• INFORMATION PROVIDED:

::::

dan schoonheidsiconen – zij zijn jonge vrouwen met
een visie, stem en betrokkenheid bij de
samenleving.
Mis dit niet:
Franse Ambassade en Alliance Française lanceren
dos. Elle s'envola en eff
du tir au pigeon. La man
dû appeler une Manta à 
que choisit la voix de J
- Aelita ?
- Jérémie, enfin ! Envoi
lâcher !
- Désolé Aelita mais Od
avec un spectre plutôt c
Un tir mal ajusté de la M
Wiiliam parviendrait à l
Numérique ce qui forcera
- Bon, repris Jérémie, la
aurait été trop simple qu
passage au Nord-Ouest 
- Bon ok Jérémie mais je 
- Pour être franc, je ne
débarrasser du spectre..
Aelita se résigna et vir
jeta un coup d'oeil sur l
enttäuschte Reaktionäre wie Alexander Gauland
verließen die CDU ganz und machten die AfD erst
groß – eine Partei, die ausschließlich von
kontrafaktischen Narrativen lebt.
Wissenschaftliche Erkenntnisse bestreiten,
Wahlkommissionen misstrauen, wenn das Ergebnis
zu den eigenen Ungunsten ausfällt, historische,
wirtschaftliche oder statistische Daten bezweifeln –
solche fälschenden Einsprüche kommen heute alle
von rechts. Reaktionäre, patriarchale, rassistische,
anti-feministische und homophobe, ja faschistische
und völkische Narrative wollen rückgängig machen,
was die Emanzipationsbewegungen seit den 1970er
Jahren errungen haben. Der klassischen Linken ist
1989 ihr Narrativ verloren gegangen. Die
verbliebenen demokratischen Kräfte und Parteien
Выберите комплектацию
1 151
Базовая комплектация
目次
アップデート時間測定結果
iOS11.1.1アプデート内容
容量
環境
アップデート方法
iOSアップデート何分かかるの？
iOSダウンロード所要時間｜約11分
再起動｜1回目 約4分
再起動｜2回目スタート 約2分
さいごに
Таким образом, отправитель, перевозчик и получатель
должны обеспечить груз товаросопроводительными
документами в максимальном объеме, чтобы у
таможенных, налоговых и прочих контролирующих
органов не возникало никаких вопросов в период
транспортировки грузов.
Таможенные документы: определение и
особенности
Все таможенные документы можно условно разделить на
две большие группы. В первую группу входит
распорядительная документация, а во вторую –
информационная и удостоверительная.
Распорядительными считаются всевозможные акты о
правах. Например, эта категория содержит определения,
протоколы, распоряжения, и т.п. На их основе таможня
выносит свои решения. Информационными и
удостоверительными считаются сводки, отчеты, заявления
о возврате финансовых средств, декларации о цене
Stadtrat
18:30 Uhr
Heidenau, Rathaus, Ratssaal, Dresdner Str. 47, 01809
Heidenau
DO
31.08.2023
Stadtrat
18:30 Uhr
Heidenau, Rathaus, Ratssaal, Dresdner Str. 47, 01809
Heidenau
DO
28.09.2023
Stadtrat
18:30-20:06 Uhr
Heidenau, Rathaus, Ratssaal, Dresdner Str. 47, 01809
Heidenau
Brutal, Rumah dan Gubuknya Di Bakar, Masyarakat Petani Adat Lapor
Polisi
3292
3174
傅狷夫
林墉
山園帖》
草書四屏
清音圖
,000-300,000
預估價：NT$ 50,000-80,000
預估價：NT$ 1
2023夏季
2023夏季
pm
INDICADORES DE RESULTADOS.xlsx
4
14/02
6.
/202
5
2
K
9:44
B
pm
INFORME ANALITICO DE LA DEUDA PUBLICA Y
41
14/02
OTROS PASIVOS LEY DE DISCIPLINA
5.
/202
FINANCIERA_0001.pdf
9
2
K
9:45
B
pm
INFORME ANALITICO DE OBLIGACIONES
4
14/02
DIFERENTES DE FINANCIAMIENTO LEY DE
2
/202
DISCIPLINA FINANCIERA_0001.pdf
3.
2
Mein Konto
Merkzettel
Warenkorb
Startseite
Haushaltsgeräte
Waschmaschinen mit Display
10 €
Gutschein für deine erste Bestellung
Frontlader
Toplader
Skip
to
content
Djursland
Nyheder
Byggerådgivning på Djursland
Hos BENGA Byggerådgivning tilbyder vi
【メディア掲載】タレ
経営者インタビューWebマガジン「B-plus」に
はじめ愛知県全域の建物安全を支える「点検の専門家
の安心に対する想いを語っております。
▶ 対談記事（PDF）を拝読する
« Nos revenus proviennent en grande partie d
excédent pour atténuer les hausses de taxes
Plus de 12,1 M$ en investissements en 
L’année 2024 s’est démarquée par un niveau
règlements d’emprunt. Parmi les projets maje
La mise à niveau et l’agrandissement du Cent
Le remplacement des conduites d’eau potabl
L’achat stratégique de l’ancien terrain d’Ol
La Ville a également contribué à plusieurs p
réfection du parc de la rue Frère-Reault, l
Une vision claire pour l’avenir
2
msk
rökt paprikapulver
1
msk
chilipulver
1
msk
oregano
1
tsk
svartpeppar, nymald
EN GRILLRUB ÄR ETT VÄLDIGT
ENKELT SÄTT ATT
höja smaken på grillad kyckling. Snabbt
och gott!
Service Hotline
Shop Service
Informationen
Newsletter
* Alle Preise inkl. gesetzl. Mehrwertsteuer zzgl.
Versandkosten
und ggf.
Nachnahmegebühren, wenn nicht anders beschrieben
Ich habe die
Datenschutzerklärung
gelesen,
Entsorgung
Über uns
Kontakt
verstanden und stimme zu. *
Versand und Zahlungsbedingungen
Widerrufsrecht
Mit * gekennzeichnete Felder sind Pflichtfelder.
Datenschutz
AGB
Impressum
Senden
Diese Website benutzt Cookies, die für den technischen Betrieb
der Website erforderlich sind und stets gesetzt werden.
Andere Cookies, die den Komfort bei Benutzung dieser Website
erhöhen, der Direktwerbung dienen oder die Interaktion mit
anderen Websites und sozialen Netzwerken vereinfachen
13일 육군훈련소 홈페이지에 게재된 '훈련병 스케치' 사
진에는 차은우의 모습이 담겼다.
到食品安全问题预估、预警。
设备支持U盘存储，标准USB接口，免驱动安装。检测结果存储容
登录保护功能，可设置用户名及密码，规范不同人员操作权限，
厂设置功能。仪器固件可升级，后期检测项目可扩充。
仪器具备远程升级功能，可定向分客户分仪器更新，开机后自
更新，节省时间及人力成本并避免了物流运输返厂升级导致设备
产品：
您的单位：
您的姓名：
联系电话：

::::

• EXERCISE DETAILS: Transcribe the entries from their first line through the line that contains "- Bon, repris Jérémie, la", including both of those lines.

• ANSWER TO THIS TASK:
dan schoonheidsiconen – zij zijn jonge vrouwen met
een visie, stem en betrokkenheid bij de
samenleving.
Mis dit niet:
Franse Ambassade en Alliance Française lanceren
dos. Elle s'envola en eff
du tir au pigeon. La man
dû appeler une Manta à 
que choisit la voix de J
- Aelita ?
- Jérémie, enfin ! Envoi
lâcher !
- Désolé Aelita mais Od
avec un spectre plutôt c
Un tir mal ajusté de la M
Wiiliam parviendrait à l
Numérique ce qui forcera
- Bon, repris Jérémie, la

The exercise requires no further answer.